Various Items of Note


These are passages that link the world of Aihrde to the Inner world of Inzae and beyond. They are akin to staircases in towers that wind forever down into or up to the respective worlds. The steps are covered in countless, dwarven runes. In the Days before Days there was traffic between Inzae and Aihrde. And the Trottigens servants of the Dragon-God, and other dwarves took the Obsidian Book (see below this page) and not able to understand the scope of it began writing down the numberless characters. They carved the language upon the steps of the many winding passage ways that led between the worlds. Thus the language was written down for a second time, though no-one any longer knows where all the Rings of Brass are located, nor in which order they should read if they were located, nor again if they should read from the bottom up, or the top down.

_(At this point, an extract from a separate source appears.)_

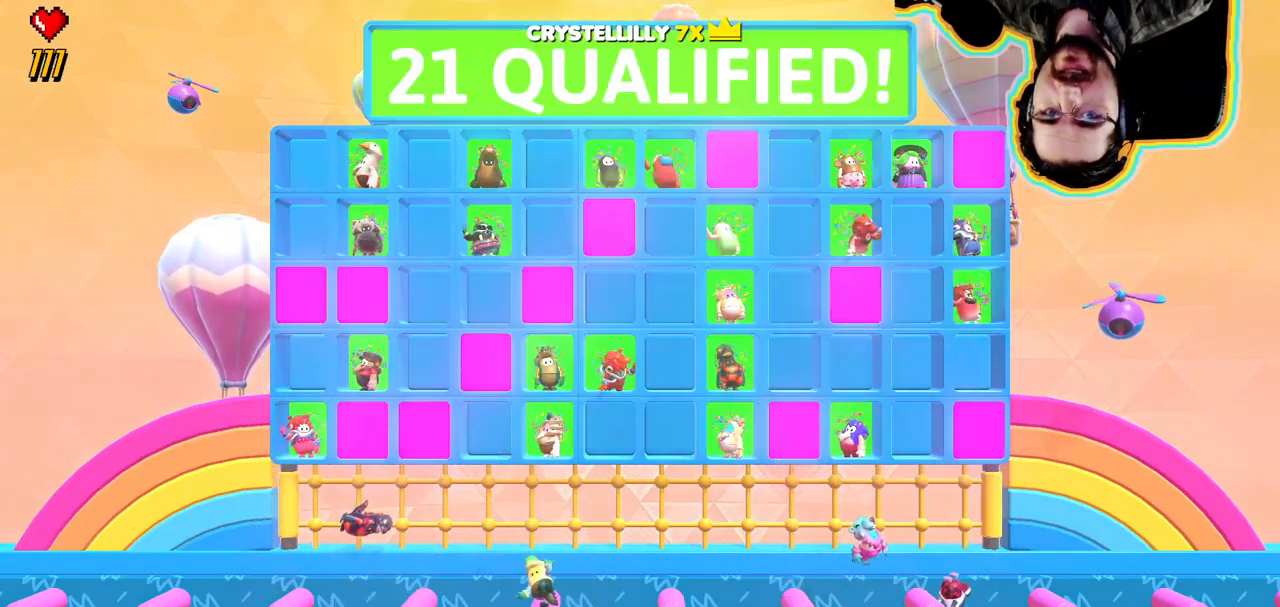
{"buttons": [], "left_stick": "center", "right_stick": "center", "events": [[66, "right_stick", "left"], [283, "right_stick", "center"]]}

This is the language which the All Father used to spin the magic of his being into the World of Aihrde. It is a powerful language, and being the greatest source of magic serves as the root for the magic tongue. Mastery of it is almost impossible for each letter of each word of the Language of Creation bears a multitude of magic, and pronunciation is the key to using the Language properly. Any deviation from the Language may cause it to go awry. The goddess of the inner world, Inzae, could not understand it when the All Father tried to teach it to her. He wrote it for her in the Obsidian Book. This book she carried to the Inner World with where it was lost or destroyed countless eons ago. The sentients learned it in the Days before Days, as did Frafnog. But it is unrecorded if these creatures ever created using the Language.
Few of the dwarves of old managed to comprehend it, and even when they did, it was a collective endeavor. Eventually the Greater Dwarves of Inzae wrote it down, scribing its magic upon the tubes they constructed between the worlds, the Rings of Brass, and later, in the Mammoth Scrolls. ‘Tis said that Nulak-Kiz-Din mastered some of the Language when he discovered The Paths of Umbra, and that Daladon used its power to bind the Unicorn to the Ephremere, Queen of Aachen. Aristobulus, too, understands some small bits of the Language.
Any spell, written or spoken, represents a small portion of the Language. “Nothing so much as a singular drop of water in the Amber Sea,” or so the Mage Patrice used to teach his students, in reference to their individual spells when compared to the overall Language. To master it, a nearly impossible task, would bring the wielder infinite power.


These are the spells of the Goblin Warlock Ondluche, the first Sorcerer. They were the first spells and they were taken from the very substance of the Language of Creation and are called the Ondluch-Eroan. There is a multitude of these very powerful spells. From them comes all the wizardry in the world of Aihrde. Any magic-user or illusionist spell, incantation or charm has its origins in the Ondluch-Eroan. Most have of course evolved and changed over time and hold little resemblance to their original design. Few magi even know who Ondluche is, nor would they care.
Some of his original spells still exist, bound in the Runestones or in recently revived magic of the Rune Marks. There are many of the Runes, the Winter Runes that allow travel between worlds, and the Blood Runes that allow travel through time and so on.


These are magical stones crafted by Ondluche and which contain the magic of some of his original sorcery. These were scattered throughout the world and few would know them if they found them. Knowledge of them was revived by Nulak-Kiz-Din during the Age of Men and he quested for many years to find them. In time his knowledge of them grew and he catalogued them into schools: the Paths of Umbra, Mark of Redlich, the Og-Aust and so forth. Though he did not find all of them, he did find and master the Paths of Umbra (the Winter Runes) and used them to summon Unklar the Horned One to the ruin of the world. The Runestones remain scattered throughout the world.